Алька выглянул из-за большого Витькиного уха. Он увидел, что у трибуны собрались вожатые и воспитатели во главе с начальником лагеря Галиной Святозаровной. А в сторонке, опустив удивительно лохматую голову, стоял мальчишка. Он был уже большой, старше Альки года на три. Лицо у мальчишки было грустным и упрямым.

— Значит, ты не хочешь рассказать, как разбил в кухне стекло? — после долгого молчания изрекла Галина Святозаровна.

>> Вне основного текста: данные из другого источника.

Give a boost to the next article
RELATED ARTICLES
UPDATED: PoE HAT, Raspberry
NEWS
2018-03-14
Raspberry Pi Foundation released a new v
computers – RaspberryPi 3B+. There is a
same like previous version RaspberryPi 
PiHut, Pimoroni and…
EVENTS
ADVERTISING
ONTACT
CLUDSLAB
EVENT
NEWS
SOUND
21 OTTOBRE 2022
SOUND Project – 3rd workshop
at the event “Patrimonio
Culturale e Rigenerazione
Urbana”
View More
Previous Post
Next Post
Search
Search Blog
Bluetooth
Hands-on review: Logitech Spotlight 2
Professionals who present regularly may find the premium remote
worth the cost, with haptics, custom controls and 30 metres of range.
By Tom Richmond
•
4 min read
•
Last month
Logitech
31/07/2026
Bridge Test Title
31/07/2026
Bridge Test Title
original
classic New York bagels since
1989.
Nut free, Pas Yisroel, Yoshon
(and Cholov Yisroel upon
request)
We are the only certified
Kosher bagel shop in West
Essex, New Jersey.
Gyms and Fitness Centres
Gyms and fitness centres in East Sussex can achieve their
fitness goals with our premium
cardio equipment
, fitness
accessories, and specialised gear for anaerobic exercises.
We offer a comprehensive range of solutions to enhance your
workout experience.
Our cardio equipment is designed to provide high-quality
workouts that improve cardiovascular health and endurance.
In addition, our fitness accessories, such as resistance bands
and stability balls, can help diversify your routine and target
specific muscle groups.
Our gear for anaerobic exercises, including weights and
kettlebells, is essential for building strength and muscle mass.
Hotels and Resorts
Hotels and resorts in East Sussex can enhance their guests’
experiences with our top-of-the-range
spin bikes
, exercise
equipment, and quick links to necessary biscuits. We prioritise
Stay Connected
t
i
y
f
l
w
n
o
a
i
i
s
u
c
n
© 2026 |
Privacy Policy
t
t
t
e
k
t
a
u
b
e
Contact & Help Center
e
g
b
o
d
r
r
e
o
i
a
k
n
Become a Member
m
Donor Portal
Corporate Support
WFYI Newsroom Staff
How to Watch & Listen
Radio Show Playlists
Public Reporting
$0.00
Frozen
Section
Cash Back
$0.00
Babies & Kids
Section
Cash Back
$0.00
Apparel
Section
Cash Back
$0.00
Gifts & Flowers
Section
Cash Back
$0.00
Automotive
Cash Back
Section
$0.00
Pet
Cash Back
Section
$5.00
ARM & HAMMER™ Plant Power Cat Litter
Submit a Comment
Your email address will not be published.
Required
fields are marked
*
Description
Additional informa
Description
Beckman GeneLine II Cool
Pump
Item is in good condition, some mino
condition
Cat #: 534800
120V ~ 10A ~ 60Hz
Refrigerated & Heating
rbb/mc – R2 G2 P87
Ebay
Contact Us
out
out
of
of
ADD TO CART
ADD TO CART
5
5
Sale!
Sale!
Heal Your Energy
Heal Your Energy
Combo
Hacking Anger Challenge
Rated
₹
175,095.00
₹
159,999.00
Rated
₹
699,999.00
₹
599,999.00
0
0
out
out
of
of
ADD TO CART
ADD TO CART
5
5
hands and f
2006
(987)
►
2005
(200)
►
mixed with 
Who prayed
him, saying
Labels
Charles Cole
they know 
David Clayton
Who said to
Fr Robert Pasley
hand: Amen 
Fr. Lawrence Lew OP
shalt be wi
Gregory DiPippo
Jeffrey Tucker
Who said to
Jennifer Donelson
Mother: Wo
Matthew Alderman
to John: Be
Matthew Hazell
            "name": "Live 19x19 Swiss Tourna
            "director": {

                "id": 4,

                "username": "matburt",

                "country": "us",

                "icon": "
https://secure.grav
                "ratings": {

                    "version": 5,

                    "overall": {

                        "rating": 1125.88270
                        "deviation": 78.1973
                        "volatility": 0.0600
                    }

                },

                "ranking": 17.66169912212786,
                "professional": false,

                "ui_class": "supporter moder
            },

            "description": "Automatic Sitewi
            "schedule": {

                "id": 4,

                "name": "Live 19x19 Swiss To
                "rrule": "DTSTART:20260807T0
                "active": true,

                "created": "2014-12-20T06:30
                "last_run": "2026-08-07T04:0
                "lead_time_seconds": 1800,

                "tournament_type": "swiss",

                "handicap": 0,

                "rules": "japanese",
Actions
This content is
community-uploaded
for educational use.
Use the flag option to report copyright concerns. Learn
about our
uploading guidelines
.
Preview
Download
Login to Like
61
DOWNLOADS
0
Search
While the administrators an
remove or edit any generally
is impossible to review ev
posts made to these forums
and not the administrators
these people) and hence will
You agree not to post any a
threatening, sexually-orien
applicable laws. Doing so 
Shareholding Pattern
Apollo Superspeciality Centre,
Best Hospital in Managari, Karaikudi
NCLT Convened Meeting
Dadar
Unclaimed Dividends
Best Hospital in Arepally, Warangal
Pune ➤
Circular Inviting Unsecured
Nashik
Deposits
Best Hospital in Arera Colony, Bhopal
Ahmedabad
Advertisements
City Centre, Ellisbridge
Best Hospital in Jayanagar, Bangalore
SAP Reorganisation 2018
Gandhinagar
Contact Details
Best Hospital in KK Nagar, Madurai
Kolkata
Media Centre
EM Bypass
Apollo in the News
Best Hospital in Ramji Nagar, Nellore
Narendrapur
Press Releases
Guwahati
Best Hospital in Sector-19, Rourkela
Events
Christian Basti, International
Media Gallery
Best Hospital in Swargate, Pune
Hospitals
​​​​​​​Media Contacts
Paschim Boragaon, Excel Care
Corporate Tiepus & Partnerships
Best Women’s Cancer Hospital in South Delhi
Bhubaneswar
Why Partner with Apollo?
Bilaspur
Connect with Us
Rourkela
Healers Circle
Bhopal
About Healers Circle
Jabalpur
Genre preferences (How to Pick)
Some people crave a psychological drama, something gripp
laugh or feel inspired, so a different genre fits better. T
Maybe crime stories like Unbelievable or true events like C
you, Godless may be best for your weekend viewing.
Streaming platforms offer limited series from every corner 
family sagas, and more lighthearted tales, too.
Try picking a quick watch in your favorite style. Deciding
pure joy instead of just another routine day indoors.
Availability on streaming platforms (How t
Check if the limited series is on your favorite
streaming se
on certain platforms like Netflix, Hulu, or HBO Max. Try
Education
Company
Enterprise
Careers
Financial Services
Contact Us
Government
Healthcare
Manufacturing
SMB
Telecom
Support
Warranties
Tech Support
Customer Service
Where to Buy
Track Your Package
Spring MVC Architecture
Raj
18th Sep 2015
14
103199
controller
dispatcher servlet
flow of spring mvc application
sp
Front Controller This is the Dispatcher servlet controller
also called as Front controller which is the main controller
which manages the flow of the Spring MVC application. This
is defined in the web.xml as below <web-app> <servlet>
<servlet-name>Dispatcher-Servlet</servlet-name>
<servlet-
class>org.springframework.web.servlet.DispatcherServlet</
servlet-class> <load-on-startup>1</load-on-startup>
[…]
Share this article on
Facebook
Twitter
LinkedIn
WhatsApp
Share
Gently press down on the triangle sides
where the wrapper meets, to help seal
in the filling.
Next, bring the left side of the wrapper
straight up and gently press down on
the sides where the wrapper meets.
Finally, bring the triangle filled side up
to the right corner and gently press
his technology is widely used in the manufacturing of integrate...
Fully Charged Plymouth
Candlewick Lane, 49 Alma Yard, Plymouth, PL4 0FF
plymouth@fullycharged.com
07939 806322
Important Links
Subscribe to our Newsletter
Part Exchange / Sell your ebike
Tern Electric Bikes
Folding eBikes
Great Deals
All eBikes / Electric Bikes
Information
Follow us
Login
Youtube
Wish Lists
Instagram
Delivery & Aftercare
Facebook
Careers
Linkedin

— Не бил, — устало сказал мальчишка.

— Может быть, я била?

Мальчишка исподлобья бросил на начальницу оценивающий взгляд и после некоторого размышления произнёс:

— Не знаю…

Ребята зашумели и засмеялись. Незнакомая девчонка вдруг повернулась к Альке:

— И чего они Лапу мучают? В кухне всё стекло вылетело, а он ведь из рогатки стрелял. От рогатки маленькая дырка в стекле бывает. Это тоже все знают.

— Ничего они не соображают, — согласился Алька. Он сразу понял, что лохматый мальчишка с удивительным именем Лапа не виноват.

— Может быть, ты и с рогаткой не ходил у кухни? — язвительно спросила у Лапы Галина Святозаровна.

Лапа поднял голову и охотно признался, что ходил у кухни с рогаткой.

— Я ворон бил. Ну и что? Ворона на трубе сидела, а стекло-то внизу. Я что, косой?

— А с рогаткой ходить — это хорошо? — спросила вожатая Алькиного отряда.

— Когда вороны цыплят в деревне жрут — это им, значит, можно, — мрачно сказал Лапа. — А стрелять по воронам, значит, нельзя…

Эти слова, видимо, поставили в тупик даже Галину Святозаровну. Тогда она взялась за Лапу с другого бока:

— Ну хорошо… А где ты пропадал до вечера? Даже на мёртвом часе не был. Все товарищи переживали и беспокоились.

Из шеренги четвёртого отряда донеслись протестующие возгласы. Они доказывали, что Лапина судьба никого не тревожила: такой человек не пропадёт.

Однако массовый протест не обескуражил Галину Святозаровну. Она велела Лапе «стоять как следует» и потребовала ответ:

— Где ты был?

— Я был… — со вздохом начал Лапа. — Ну, я ходил… Там коршун летал, а я ждал. Потом ещё я искал одного… человека.

— Какого человека?

— Обыкновенного…

— Обыкновенного! Как его зовут?

— Не знаю, — грустно сказал Лапа. Витька Лобов захихикал. Алька со злостью поглядел на его розовый затылок. Оттого, что Лапа целый день тоже кого-то искал, он ещё больше понравился Альке.

Уже начинало темнеть. Галина Святозаровна, наверное, решила, что пора кончать Лапино воспитание.

— Мне это надоело, — решительно рубанув ладонью воздух, заявила она. — Пионер Лапников два года подряд нарушает в лагере дисциплину и режим. В прошлом году он самовольно катался на лодке, падал с дерева, гонялся за птицами и заблудился в лесу. В этом году он бьёт стёкла и не желает отвечать за это.